I don’t want to be remembered this way.

How I’m remembered after I die is a result of how I lived. Not an original thought, but one to ponder and one that I lose sight of in the middle of my muddled mess of a life. In the past few days, I’ve thought about how I want to live and how I want people to remember me.

So I’m giving my future obituary writer a head start:

“She loved her family, even if she was a bit—okay, a lot—cranky with them. She tried really, really hard to not be cranky, and occasionally succeeded in being called a sweet darling (usually by her friend Bootsie, who calls lots of people sweet darling).

“She loved to write and point people to God through well-written, entertaining and realistic fiction. She couldn’t sing well—really, she sounded like a dog with a scratchy bark—but she loved to lip-sync her favorite songs on the radio and actually did sing in church. She loved to sing “The Lord will Provide,” “In Christ Alone,” and “Great is Thy Faithfulness,” and teared up when she heard them.

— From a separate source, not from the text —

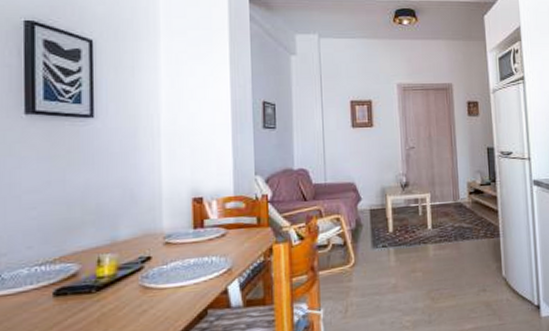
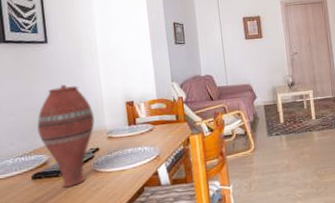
vase: none [68,172,148,308] -> present [37,84,95,187]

“She had some issues (my obit writer can be specific here) but she relied on God to provide what she needed, when she needed it, and relied on his faithfulness to sustain her hope. She fought passionately for justice on behalf of those without a voice, thought deeply about things of eternal significance, clung to hope, and showed Jesus to other people.

“She worked to bring a tiny bit of heaven down to earth. She didn’t waste her life.

“She died well because she lived well.”

That’s how I want others to remember me.


2 thoughts on “My future obituary

  1. That was amazingly beautiful and moving. It brought tears to my eyes and I started to think “How will I be remembered?” I didn’t like the answer.


    1. Glad you found this moving, Kira. I’ve got to admit that how I WANT to be remembered and how I actually WILL be remembered are too far apart for my taste. I guess that’s why we have to pay attention to every decision we make.